3 Temmuz 2009 Cuma

αποχαιρετισμός

sevgili bb,

size bugün çıkmadan böyle bir mektup yazmıştım da elcazım gitmemişti atmaya. toparlayamamıştım. telefonunuzu da açamamıştım zaten. olacakları biliyor gibi karalar giymiştim, karalar sürmüştüm akşam. herkes rahatsız, huzursuz ve eksikti zaten siz olmayınca.
kabul ediyorum. daha açık sözlü olmalıydım. suç benimdi.
hay lanet!
aslında olması gerektiği gibi ikimiz o büyülü bankın bir köşesinde oturup kalmalıydık. kalkıp daha ileri gitmemeliydik.
ama o kadar ben gibiydiniz ki, biliyordunuz. beni anlardınız diye umuyordum.
a-şık diye aniden kesiyordu.
birşeyler anlatmak istiyordum size ama dilsiz gibi kaldım, gözlerim uğraştılar.
ama yapamadılar.
siz de sonunda, aklınızla hayalgücümü paylaşan ben'im
üzmemek için çabalarken, sizi akıl'sız gördüğümü sandınız!
hay lanet!
derin bir nefes alıyorum.
kaderime boyun eğip, size ait her detayı, bende kalan çakıltaşlarınız gibi eteğime topluyorum... rahatsıztekkişilikkoltuklar'ın genişlikleri, yunanistandaki partiler ve yol kenarında vıcık-cıcık karamelli kahveyle içilen ince sigaralar gibi.
gülmek gibi.
sizin gibi.

herşey için
herkese teşekkür ediyorum.



name

güneşin dans ettiği bir yerlerden bahsediyorlar son zamanlarda.
sadece o günlük tanıdığım -belki bir daha görmediğim- insanlar farklı mekanlarda bana "güneş dans ediyor" diyorlar.
ben de kulaklarımı son ses açıp evrenin mesajına veriyorum.
güneş saçlı bir çocukla, güneşi dans ettirmeye ve çocuk gibi eğlenmeye gitmek istiyorum.
ama gelin görün ki buraların yabancısıyım ve kuralları bilmiyorum. her "hayırdır genç?" bakışına yada öksürüşüne "ben buraların yabancısıyım" diyorum.

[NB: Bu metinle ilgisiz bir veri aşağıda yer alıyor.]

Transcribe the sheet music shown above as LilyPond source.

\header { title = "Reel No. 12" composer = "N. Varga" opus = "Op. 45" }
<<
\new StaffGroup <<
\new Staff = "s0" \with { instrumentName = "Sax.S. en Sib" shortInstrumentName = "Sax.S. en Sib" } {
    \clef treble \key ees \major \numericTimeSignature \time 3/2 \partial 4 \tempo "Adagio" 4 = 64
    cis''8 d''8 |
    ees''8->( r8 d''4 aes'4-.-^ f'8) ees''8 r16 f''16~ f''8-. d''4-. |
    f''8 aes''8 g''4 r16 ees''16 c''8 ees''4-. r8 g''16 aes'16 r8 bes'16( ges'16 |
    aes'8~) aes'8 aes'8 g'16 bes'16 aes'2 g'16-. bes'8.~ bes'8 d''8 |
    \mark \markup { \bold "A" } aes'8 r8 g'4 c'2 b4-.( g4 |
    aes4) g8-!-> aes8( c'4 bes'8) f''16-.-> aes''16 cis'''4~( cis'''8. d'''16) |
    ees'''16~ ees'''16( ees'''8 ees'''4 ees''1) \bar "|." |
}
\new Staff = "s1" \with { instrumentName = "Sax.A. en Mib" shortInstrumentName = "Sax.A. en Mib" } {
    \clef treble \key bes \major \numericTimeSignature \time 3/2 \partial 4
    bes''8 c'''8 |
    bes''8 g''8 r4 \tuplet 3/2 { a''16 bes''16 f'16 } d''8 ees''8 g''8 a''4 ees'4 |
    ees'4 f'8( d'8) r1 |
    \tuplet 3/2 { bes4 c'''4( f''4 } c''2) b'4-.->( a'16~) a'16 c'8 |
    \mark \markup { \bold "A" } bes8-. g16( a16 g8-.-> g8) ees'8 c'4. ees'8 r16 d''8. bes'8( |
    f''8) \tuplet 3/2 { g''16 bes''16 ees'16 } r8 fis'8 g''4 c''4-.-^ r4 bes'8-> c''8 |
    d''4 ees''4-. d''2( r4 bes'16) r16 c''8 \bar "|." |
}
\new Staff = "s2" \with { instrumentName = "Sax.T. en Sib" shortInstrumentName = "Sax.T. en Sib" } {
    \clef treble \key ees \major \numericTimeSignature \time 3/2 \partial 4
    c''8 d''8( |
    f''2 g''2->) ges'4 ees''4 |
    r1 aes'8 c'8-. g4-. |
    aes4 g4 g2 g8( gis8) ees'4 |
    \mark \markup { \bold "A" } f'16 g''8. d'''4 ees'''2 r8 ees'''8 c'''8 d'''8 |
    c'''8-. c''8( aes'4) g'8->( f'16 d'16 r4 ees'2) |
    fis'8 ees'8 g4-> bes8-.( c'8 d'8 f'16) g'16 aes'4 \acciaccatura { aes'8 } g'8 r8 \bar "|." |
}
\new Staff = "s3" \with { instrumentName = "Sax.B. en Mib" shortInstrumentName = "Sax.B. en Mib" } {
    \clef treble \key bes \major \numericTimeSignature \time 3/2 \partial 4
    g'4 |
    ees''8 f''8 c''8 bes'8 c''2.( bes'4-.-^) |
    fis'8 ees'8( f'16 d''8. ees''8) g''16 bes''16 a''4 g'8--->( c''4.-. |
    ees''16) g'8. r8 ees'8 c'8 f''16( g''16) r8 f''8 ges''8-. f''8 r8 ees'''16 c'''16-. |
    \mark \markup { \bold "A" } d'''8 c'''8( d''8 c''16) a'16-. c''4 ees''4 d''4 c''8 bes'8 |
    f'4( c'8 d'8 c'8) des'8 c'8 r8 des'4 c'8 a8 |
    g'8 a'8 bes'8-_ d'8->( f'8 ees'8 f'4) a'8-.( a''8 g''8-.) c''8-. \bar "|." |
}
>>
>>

güneş saçlı bir çocuk tatile çıkıyor ve güneşi dans ettirmek için bazı - güneşle hiç ilgisi olmayan -tanrılara adaklar adamak gerekiyor. ama benim gözüm sadece onu görüyor.
isterseniz buna kader diyebilirsiniz.zira kaderin kızkardeşleri de üç taneler;
harika, şahane ve makbule.kült, ablası ve abisiyle arkadaşlar bunlar.
mahalleden.
altın kızlar, uzattığım saçlarımdan çektiğim çilenin altıncı yılında bana üç dilek hakkı vermiş.
ben de dilemişim.
a.a. olmuş gerçekten. anidenmiş.
hatta bb olmuş. en serseri ve en zormuş.
altıncıgünün sonunda tanrı insanlara dinlenmeleri için izin vermiş
ve cc olmuş...
bir de hazreti ismail varmış. şamil tayyarın göz-arkadaşı.
hepsi çok iyi çocuklarmış. aynı mahalleden. kaderin kardeşleri gibi.
yeni bir ay varmış.
yeni bir göl
yeni bir pınar
gülmekten yorgun düşüp, yeter dediklerinde, susup sakinleşmelerini bekliyormuşum. sonra biri "devam etmiyor muyuz?" diyormuş... onların dalgalarında yüzüyormuşum. dalgalanıyormuşum
duru-lu-yormuşum
an'ın tadını çıkarıyormuşum
incecik parmaklarımla anları kaydırıp, bambaşka yerlere götürüp getiriyormuşum. gerçek işimi bulmuş gibiymişim. onlardan derliyor topluyor, yine onlara anlatıyormuşum.
aklımda bir güneş dans ediyormuş,
o güneşten birbirinden güzel üç renk lale damlıyormuş,
sararıyormuşum. elcazımda değilmiş...

camdan kapı kolu deliğine giren kelebek etkisiyle yanımda tarantino filmlerinden çıkmış, siyah takım-beyaz gömlek-ince siyah gravat güneş saçlı bir çocuk oturmuş. ablasının düğününden almışım onu. dört nikah bir de cenaze varmış o saatlerde. arkada akrabalar, erkek tarafı dedikodusu yaparken, biz gözlerimizle konuşup, eğleniyormuşuz. buraların yabancısı olduğumuzu çaktırmamaya çalışıyormuşuz. o sağlıkçı olduğu için daha iyi biliyormuş, buralarda huzursuz yabancıları sevmiyorlarmış.
sonra resmi kıyafetler çıkıyor, akrabalardan kaçılıyor ve hayalden değil gerçekten çimenler üstünde sihirli bir kartona oturup; bulutlara, yeşil uçurtmaya ve insanlara bakıyormuşuz tepelerden. huzursuzluğumuzla dalga geçen hikayeler anlatıp eğlendiriyormuşum onu. ne de olsa gülmeden geçmiyormuş hayat.
o, bana sarılmamak için zor tutuyormuş. ama tutuyormuş. kendini.
biliyormuş ben çok özel bir melekmişim.
ve kanatlarıma dikkat etmek gerekiyormuş.
ama işte kader. üçkardeş oluyormuş. ve hay lanet! işler karışıyormuş.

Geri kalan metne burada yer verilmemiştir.